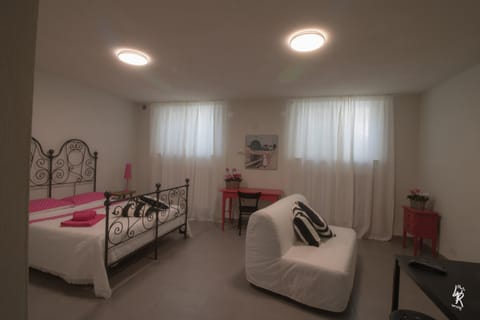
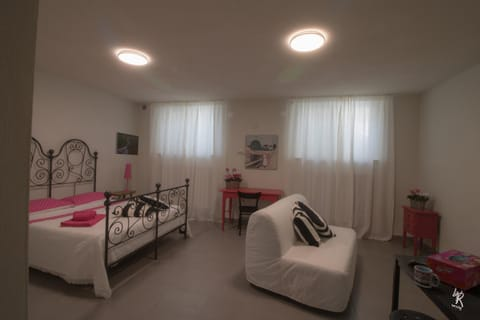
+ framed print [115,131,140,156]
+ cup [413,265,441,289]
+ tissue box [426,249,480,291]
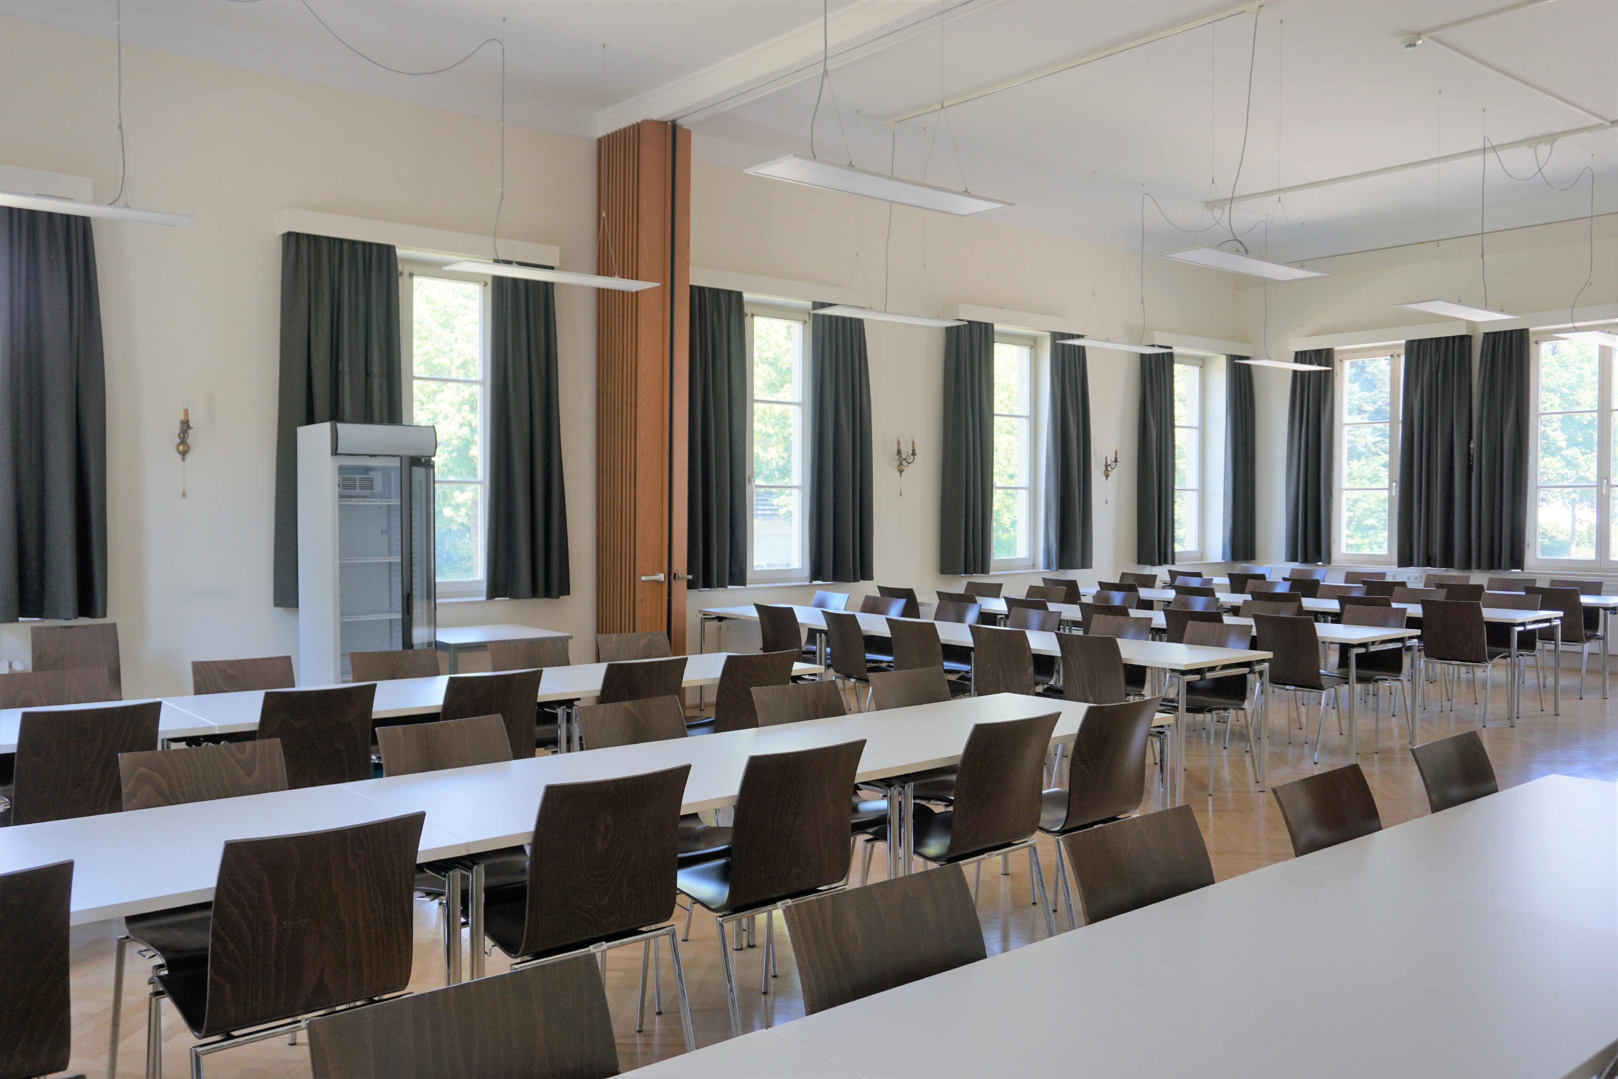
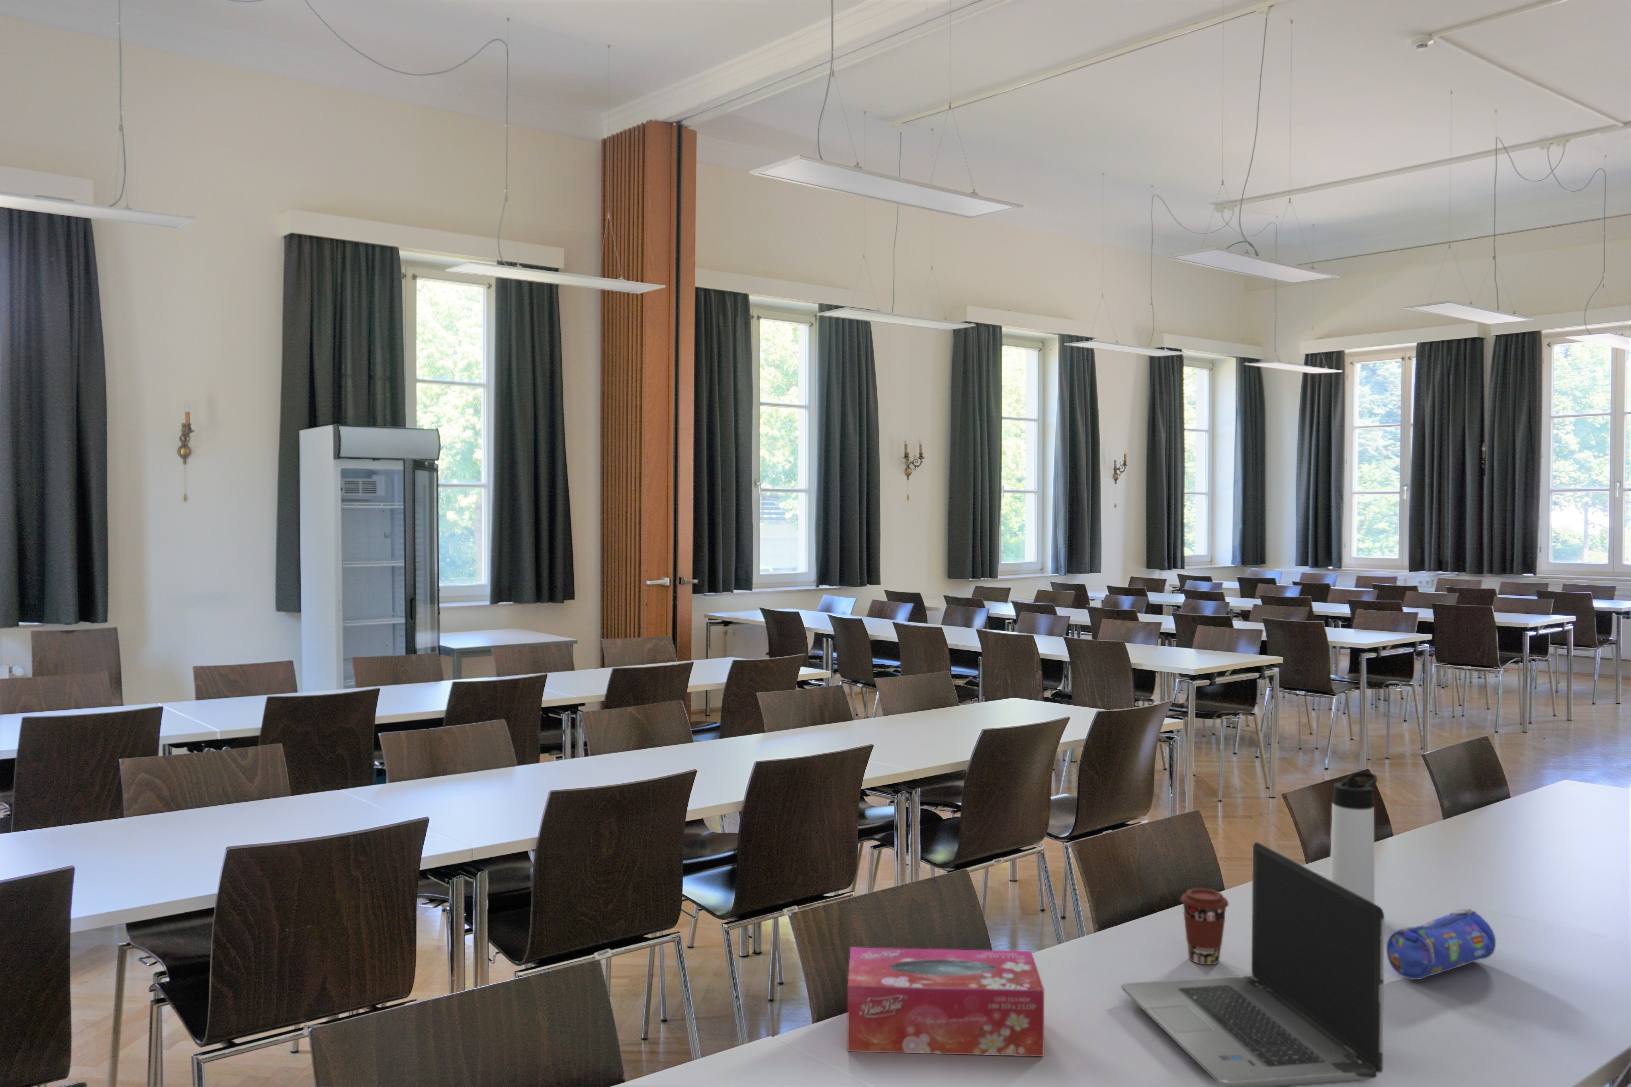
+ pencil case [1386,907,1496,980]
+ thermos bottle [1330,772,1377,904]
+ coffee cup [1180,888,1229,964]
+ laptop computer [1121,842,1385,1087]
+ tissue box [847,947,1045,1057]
━━━━━━━━━━━━━━━━
▶ [YOUR ASSIGNMENT]
Return the data exactly as it stands, minus the pictures.

▶ [YOUR SOLUTION]
+ framed print [115,131,140,156]
+ cup [413,265,441,289]
+ tissue box [426,249,480,291]
+ pencil case [1386,907,1496,980]
+ thermos bottle [1330,772,1377,904]
+ coffee cup [1180,888,1229,964]
+ laptop computer [1121,842,1385,1087]
+ tissue box [847,947,1045,1057]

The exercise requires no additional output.